The blog post explores the risks and opportunities of AI in an employment context and highlights key points for businesses to consider before implementing algorithms for hiring purposes.
- 7/30/2021 – Department of Homeland Security (“DHS”), “Artificial Intelligence and Machine Learning Strategic Plan”
The strategic plan of DHS’ Science and Technology Directorate (“S&T”) outlines its goals that are committed to ensuring that AI/ML research, development, test, evaluation, and departmental applications comply with statutory and other legal requirements, and sustain privacy protections and civil rights and liberties for individuals.

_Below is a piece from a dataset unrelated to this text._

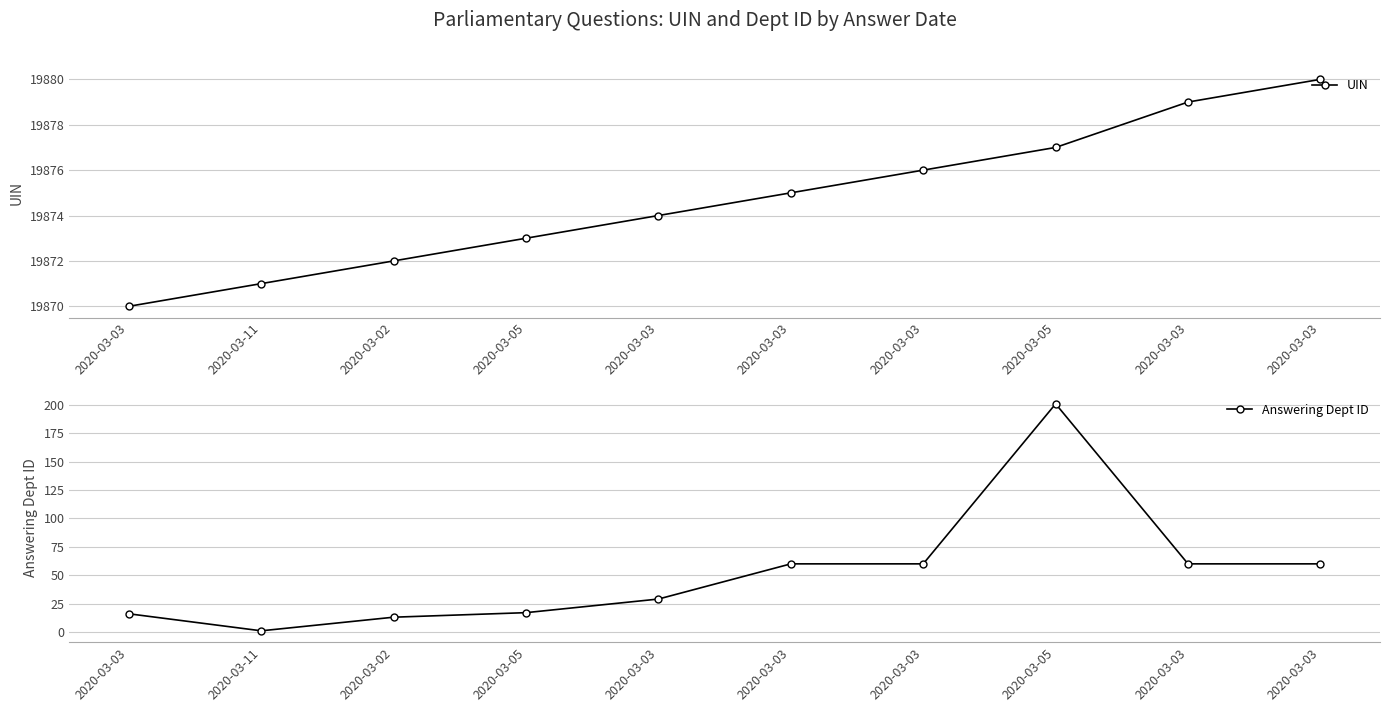

Read the Answering Dept ID value at 2020-03-03, to the nearest 10.

60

It further advises stakeholders on recent developments in AI/ML and the associated opportunities and risks.
- 5/5/2021 – Electronic Privacy Information Center (“EPIC”), New National Artificial Intelligence Initiative Office Website.
The White House launched its new website, AI.gov, featuring policy priorities, reports, and news regarding AI.

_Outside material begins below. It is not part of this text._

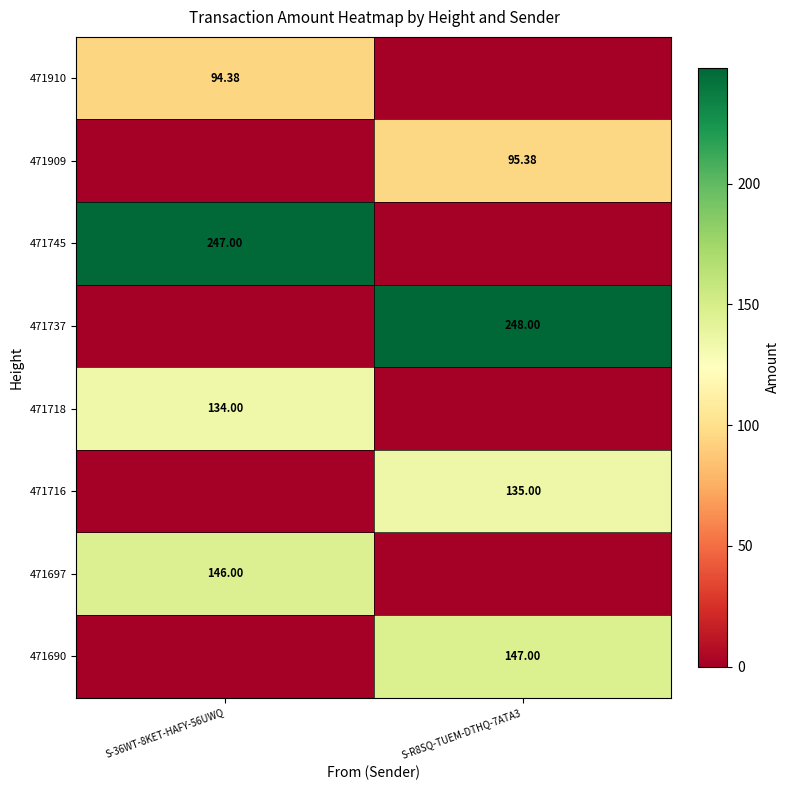

Is it true that 471737 equals 0.0 at S-36WT-8KET-HAFY-56UWQ?

True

- 4/19/2021 – Federal Trade Commission (“FTC”), “Aiming for Truth, Fairness, and Equity in Your Company’s Use of AI”
In this blog post, the FTC offers guidance for companies in their use of AI, specifically instructing them to show transparency and accountability when employing new algorithms.
- 4/8/2020 – FTC, “Using Artificial Intelligence and Algorithms”
In this blog post, the FTC outlines best practices when relying on algorithms and highlights key principles such as transparency, fairness, accuracy, and accountability.
- 9/9/2019 – National Institute of Standards and Technology (“NIST”) – “U.S. Leadership in AI: A Plan for Federal Engagement in Developing Technical Standards and Related Tool”
Following an executive order directing federal agencies to develop international standards to promote and protect innovation and public confidence in AI technologies, NIST published this plan. The plan intends to provide guidance regarding priorities and appropriate levels of engagement in matters of AI standards.
*While extensive, this list is not meant to be exhaustive. We will do our best to update this list from time to time, and add new guidance as it becomes available.